What Is Slab Serif Font?

If you’re reading different typography questions, you may be now wondering what a slab serif font is? Here I have discussed it in detail; read more to know essential facts about slab font.

Slab serif font:

 It is a serif font with the serif squared off, giving the type a blocky, vital aspect rather than the more polished appearance of a standard serif. Slab serifs have less overall contrast than other serifs, contributing to their hefty, often dramatic appearance. Slab serif typefaces are generally employed as display fonts, such as book covers, posters, ads, logotypes, or complementary fonts in a more extensive type system. Rockwell, Clarendon, Serifa, Courier, and Memphis are popular slab serif typefaces.

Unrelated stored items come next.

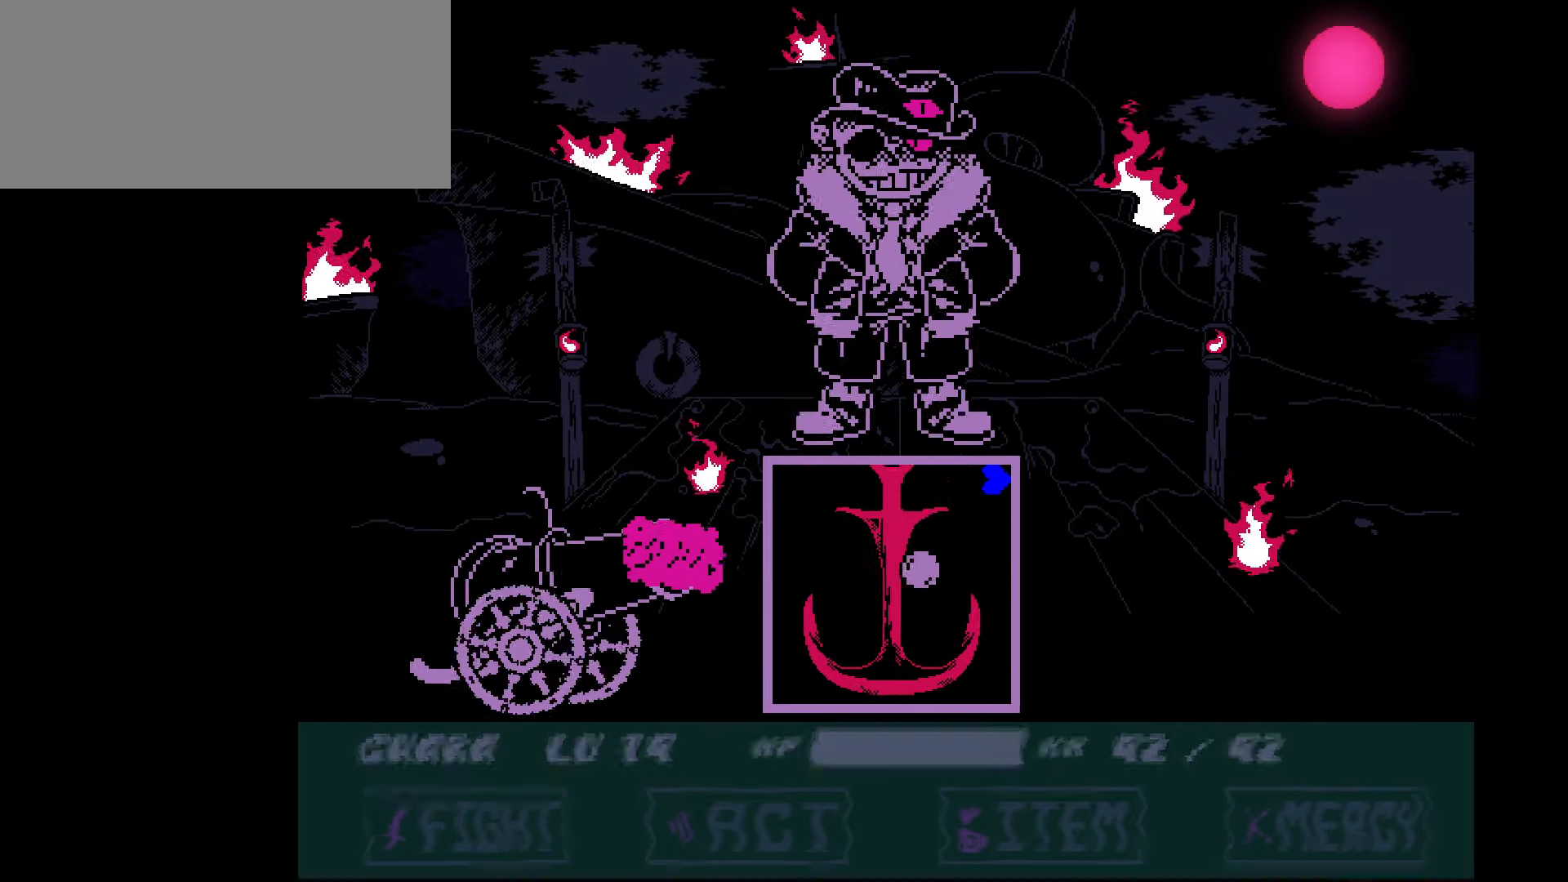
{"keys": ["up"], "events": [[200, "down", "down"], [500, "down", "up"], [500, "up", "down"]]}
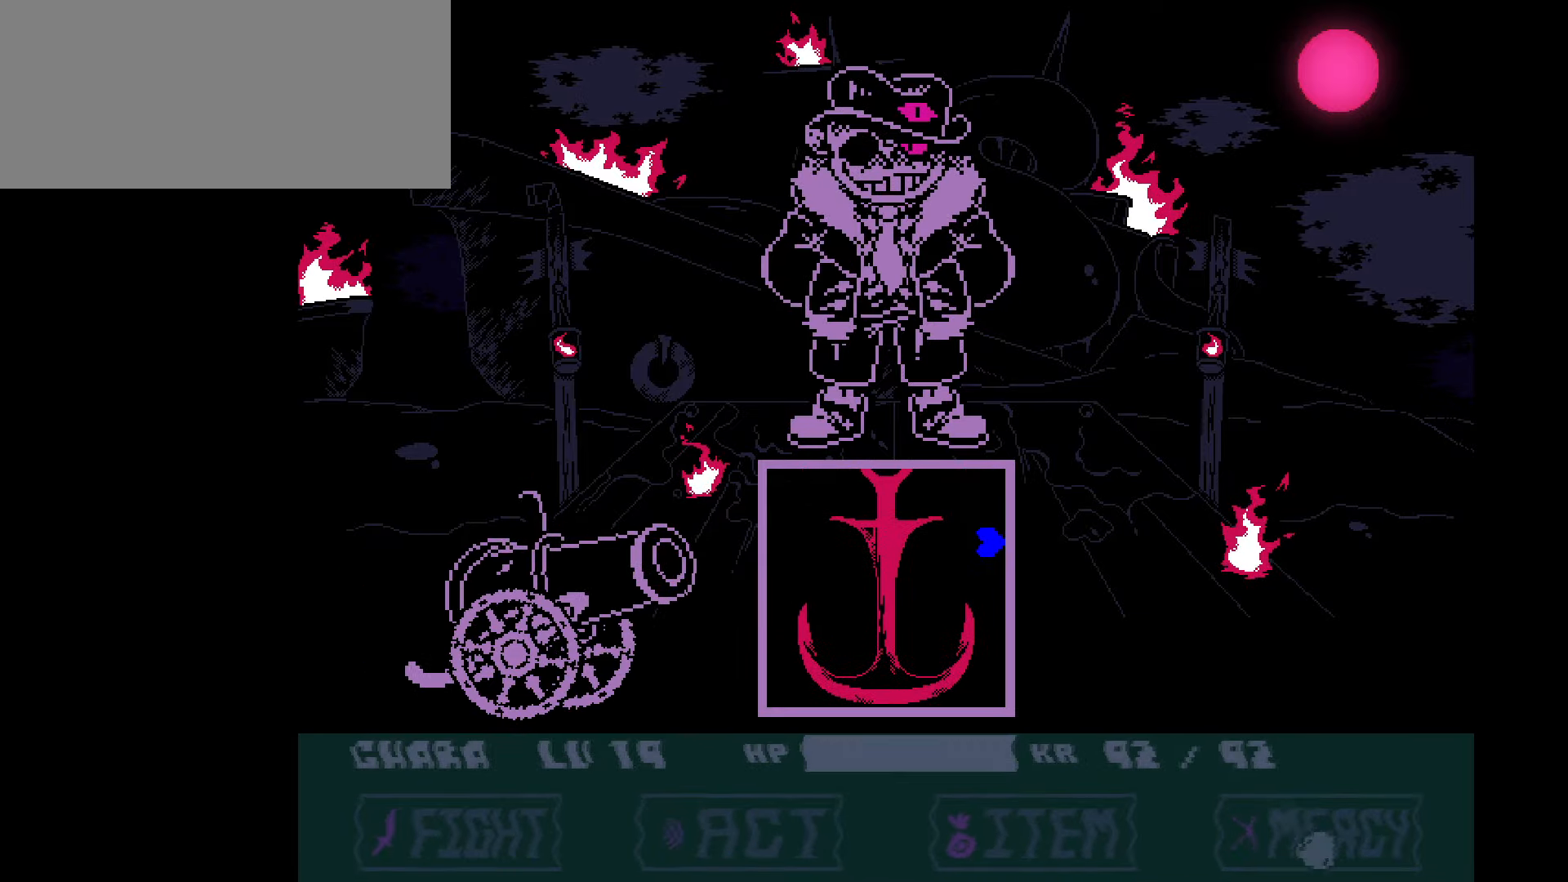
{"keys": [], "events": [[401, "up", "up"]]}
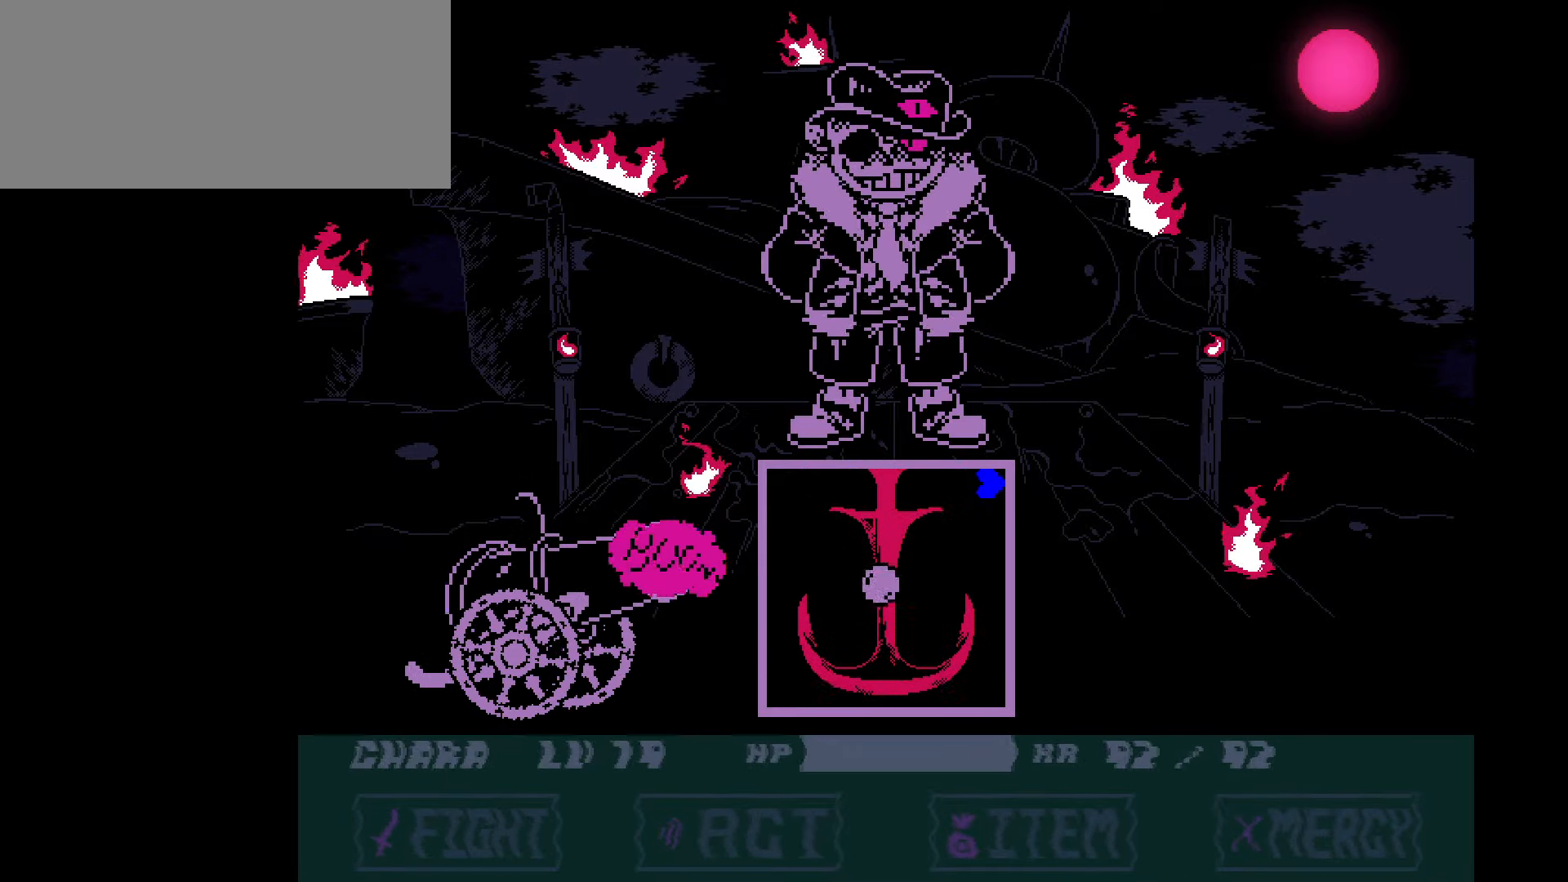
{"keys": ["down"], "events": [[100, "down", "down"]]}
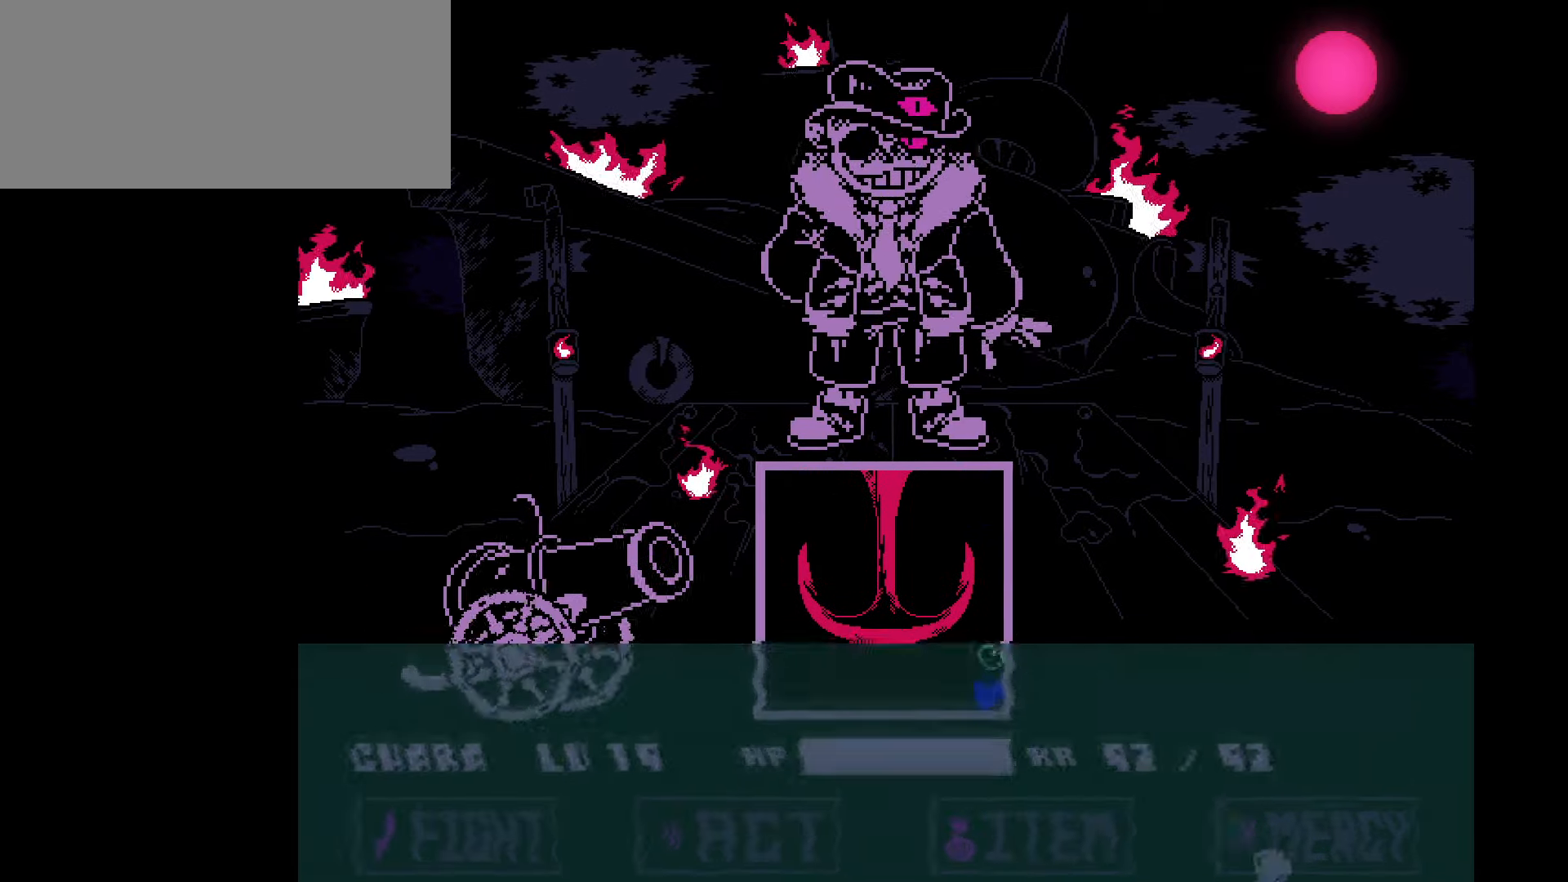
{"keys": ["up"], "events": [[167, "down", "up"], [501, "up", "down"]]}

The History of Slab Serifs

When it comes to typefaces, these serifs are relative newbies to typography and design in general, especially when compared to serifs in general. Serifs have been around since Roman times, emerging from the Latin alphabet and inscriptional letters.

Stone carvers followed the outlines of the brush marks when Roman-era letter outlines were first carved into stone, but their methods caused flaring at the corners and ends of the letter strokes. As a result, we have serifs as we know them today.

They were first commercially marketed under the term “Antique” in 1815 to 1817 when Vincent Figgins launched them. 

Their Unique Qualities

Like all free font families, Slabs have distinct properties that make them memorable and ideal for use in specific scenarios. Designers will make better decisions for their projects if they are more knowledgeable with the numerous slab serif elements:


Terminals are the endings of strokes that do not end with serifs. Slab terminals can be rounded or angular, and


The boldness of slabs varies depending on their purpose. For example, slabs intended for ad displays must be pretty bold to attract people’s attention. However, previously more legible slabs at smaller sizes will no longer be as bold to ensure readability.

Stroke Width:

The stroke width is the width of a character’s straight or curved line. Slabs have variable stroke widths for a variety of reasons. For example, slabs with a geometric design (such as Rockwell or Memphis) have a more uniform stroke width, making them easier to read and ideal for text. 

Different Types of Slab Serifs

Consider slabs to be a font family with subsets of distinct styles that make up the complete typeface. At the same time, slab serif is the broad category name, subgroupings within this typeface highlight the variety and distinctiveness of the slab typefaces.

The major groups are as follows:

Egyptian or Antique

This category mainly refers to the first slab styles, predominantly monoline (featuring monolinear strokes or having little or no contrast between the vertical and horizontal strokes). They also resembled 19th-century serifs such as ball terminals.

French Clarendon or Italienne

This family is notable for the strength and thickness of their serifs (which are far heavier than the characters’ stems). As a result, French Clarendon slabs have an epic and eye-catching appearance. It was most popular in the nineteenth and early twentieth century and is still used today.


Unlike the other subgroups, Clarendon typefaces have a degree of bracketing and size contrast inside the actual serifs. Many Clarendon typefaces are similar to serif font designs from the nineteenth century in that they include a significant change in stroke width between vertical and horizontal strokes.

Geometric Design

The bracketing is gone in this group, and the serifs and stems are evenly weighted. Because of this uniformity and balance, the free fonts in this collection are a good choice for situations where reading and legibility are essential, such as on tiny screens on devices. Memphis, Tower, City, Rosmini, and Beton are well-known early examples, while Archer and Neutraface Slab are more recent examples.


As the name suggests, this category contains font families used in strike-on typewriting. One distinguishing feature is that each character occupies the same horizontal space. You’ve probably heard of Courier; another example is Prestige Elite.

Putting aside this brush with a notable historical figure for a moment, slab serifs’ popularity may stem from their sheer utility. This slab serif family is ideal for everything from showy and loud ad displays to much lower reading sizes required for mobile devices and tablets. When a typeface has this much variety, it’s sure to catch the attention of many typographers and establish a wide following.